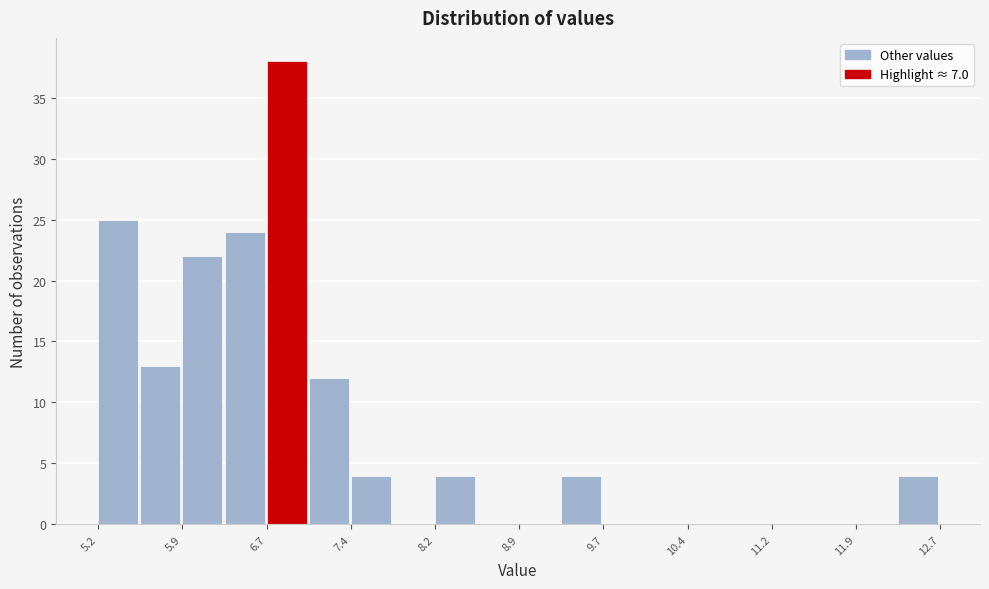

Around what value on the x-axis is the tallest bar? Give the approximate position of its centre, as read against the axis.

6.9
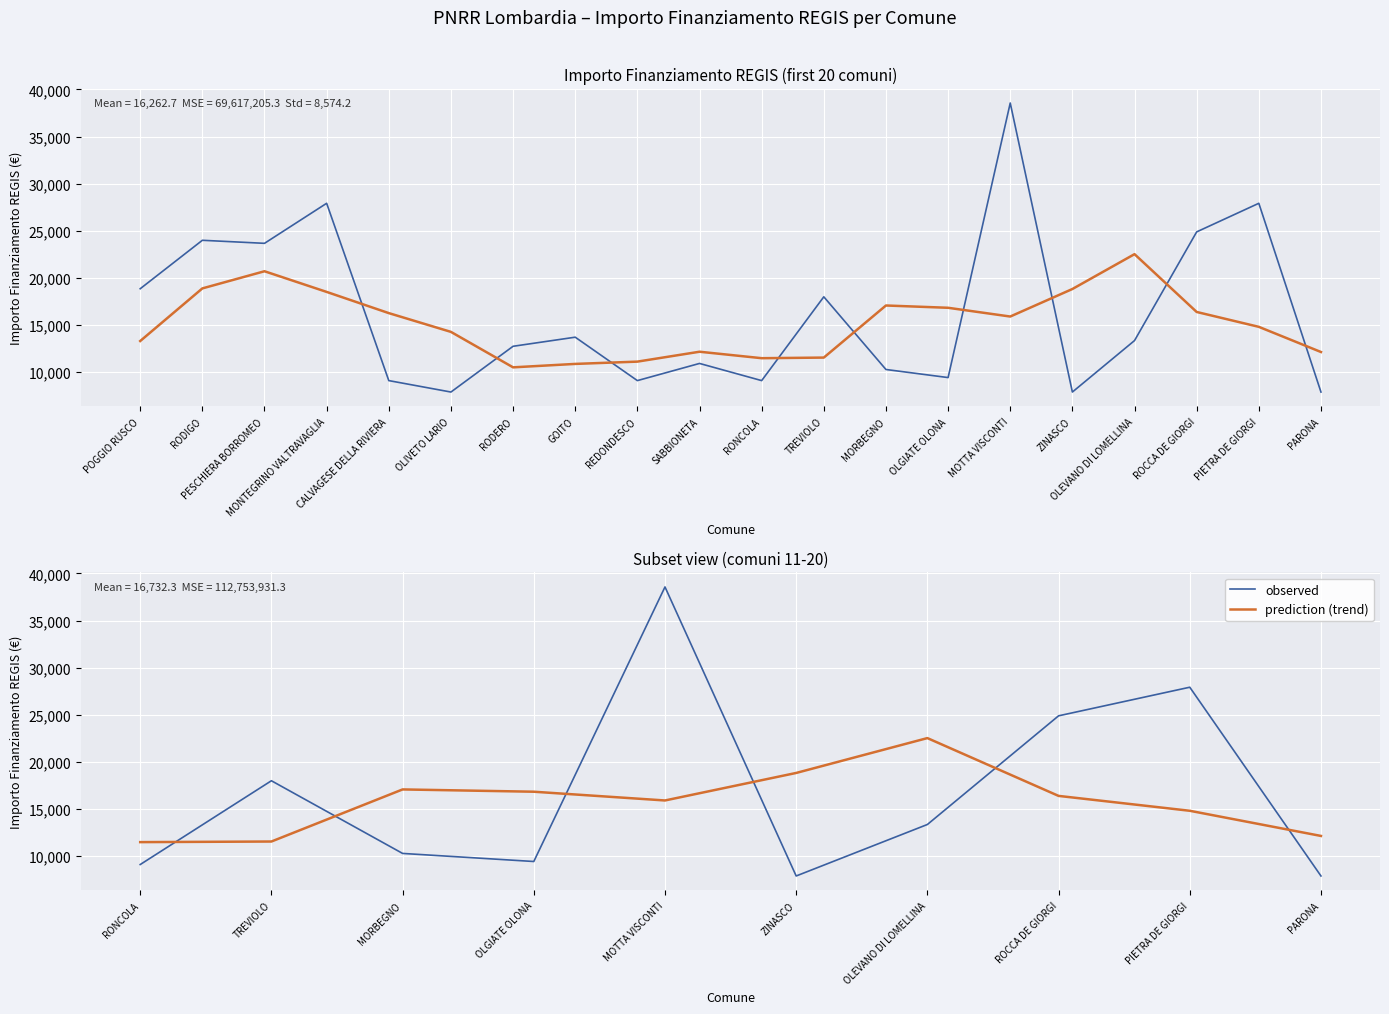

How many categories are shown in the chart?

10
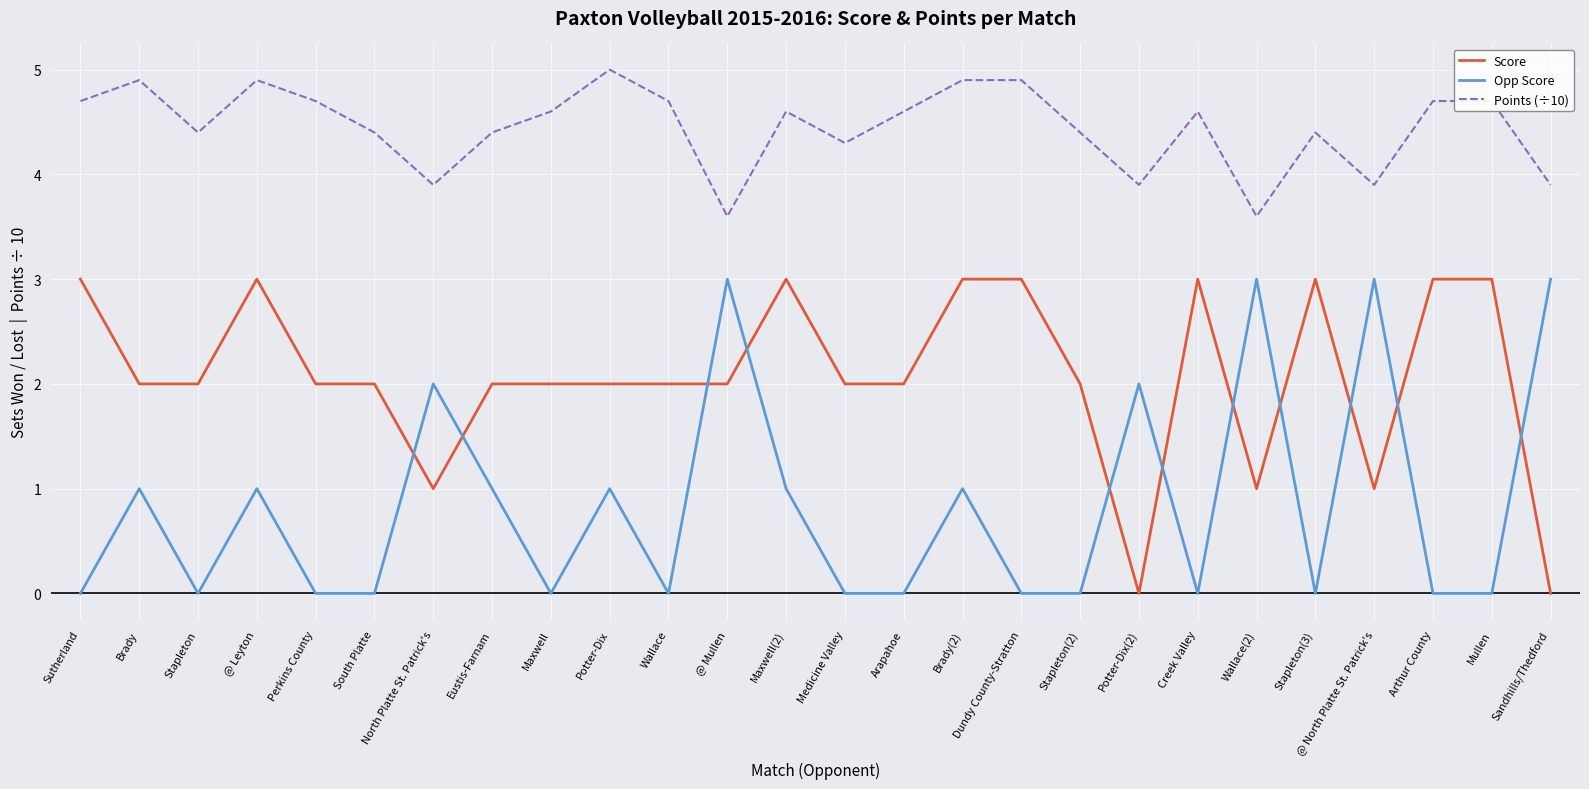

Which series has the largest total across all categories?

Points (÷10)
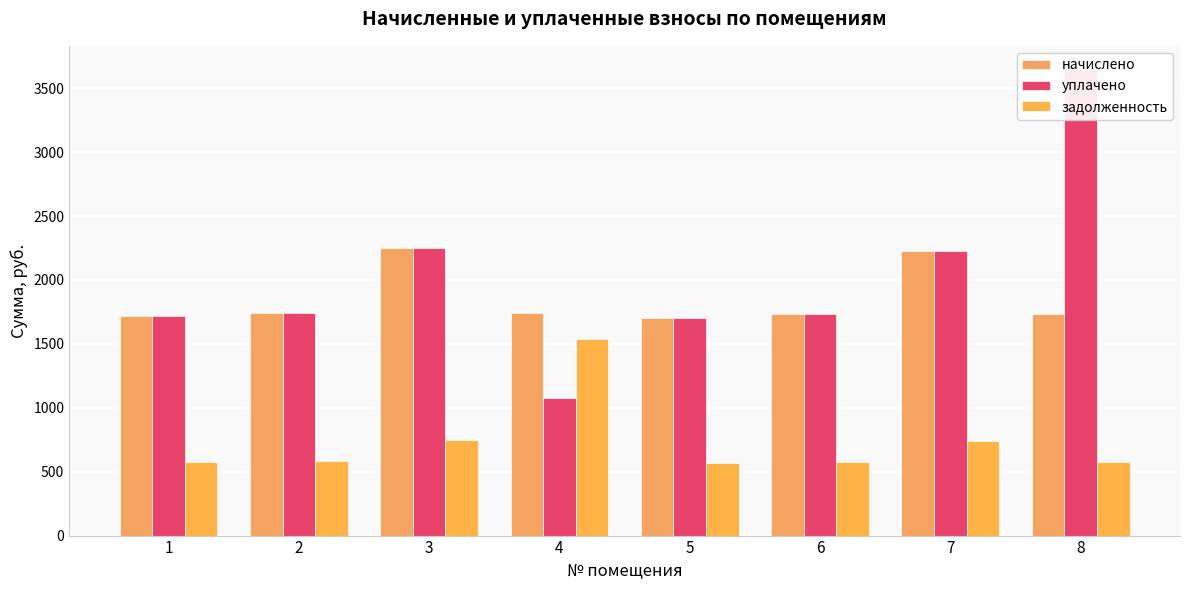

True or false: задолженность has a value of 578.0 at 8.

True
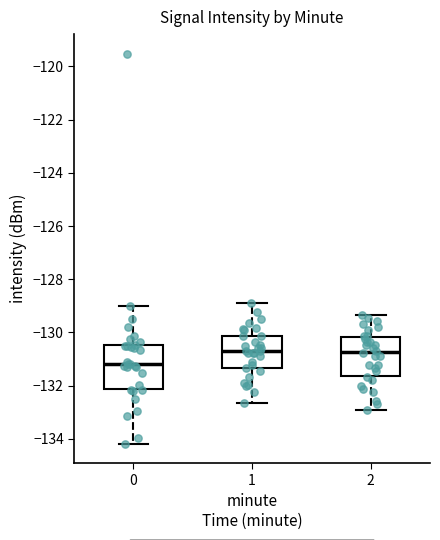

Reading left to right, transcribe this box plot: for each box, give where its median line is, the range the box spans, and where its two whiskers end, as read against the y-axis. The values are not printed on the chart, so give them approximately, as read against the axis.

0: median -131.2, box -132.2 to -130.4, whiskers -134.2 to -129.0
1: median -130.6, box -131.4 to -130.2, whiskers -132.6 to -129.0
2: median -130.8, box -131.6 to -130.2, whiskers -133.0 to -129.4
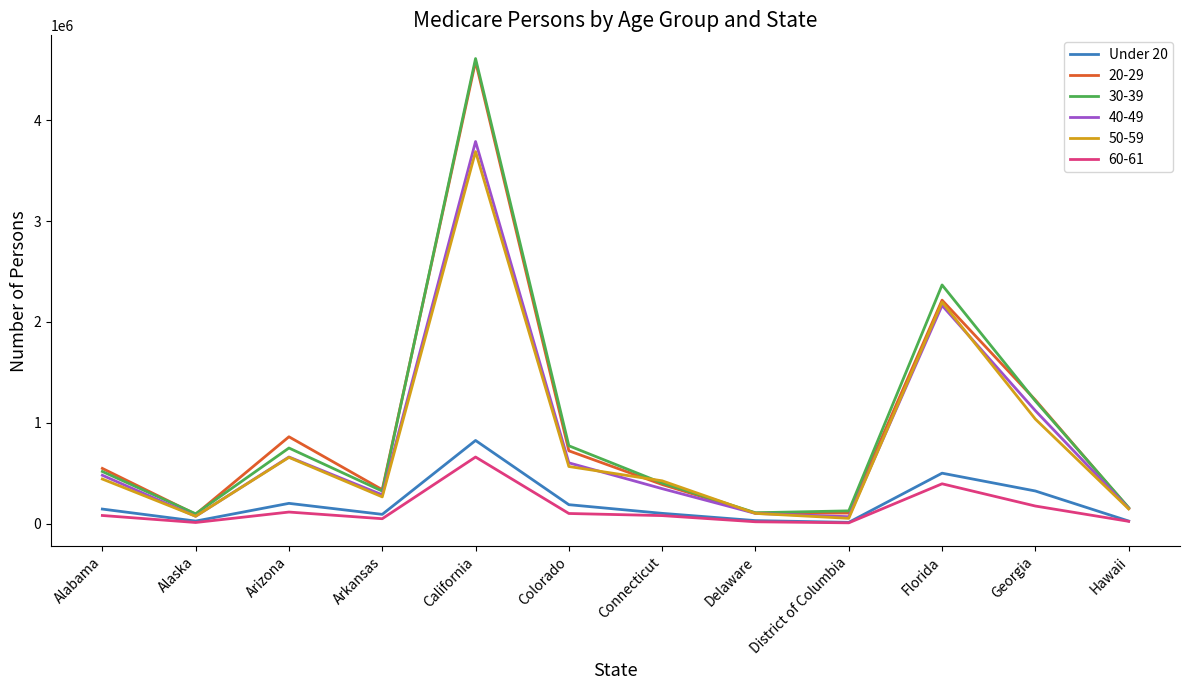

Which category has the highest value across all series?

California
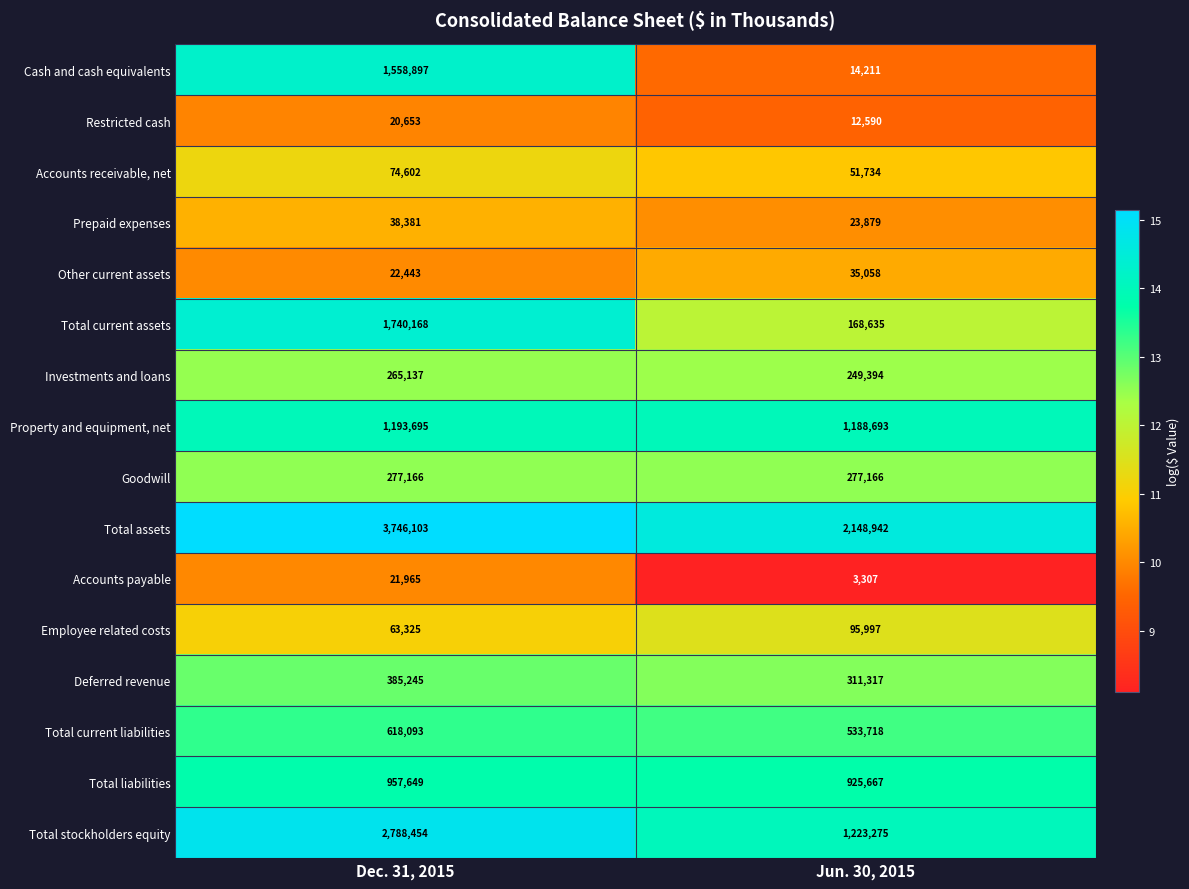

What is the approximate value of Property and equipment, net at Jun. 30, 2015, to the nearest 10?

1188690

**Work required**
Could you copy the material word for word, starting at the line containing "Reading left to" and continuing through the last line of the material, with both ends included? Leave the pictures out of your answer.

**Response for this exercise**
Reading left to right, transcribe this box plot: for each box, give where its median line is, the range the box spans, and where its two whiskers end, as read against the y-axis. The values are not printed on the chart, so give them approximately, as read against the axis.

0: median -131.2, box -132.2 to -130.4, whiskers -134.2 to -129.0
1: median -130.6, box -131.4 to -130.2, whiskers -132.6 to -129.0
2: median -130.8, box -131.6 to -130.2, whiskers -133.0 to -129.4

Which category has the highest value across all series?

California

What is the approximate value of Property and equipment, net at Jun. 30, 2015, to the nearest 10?

1188690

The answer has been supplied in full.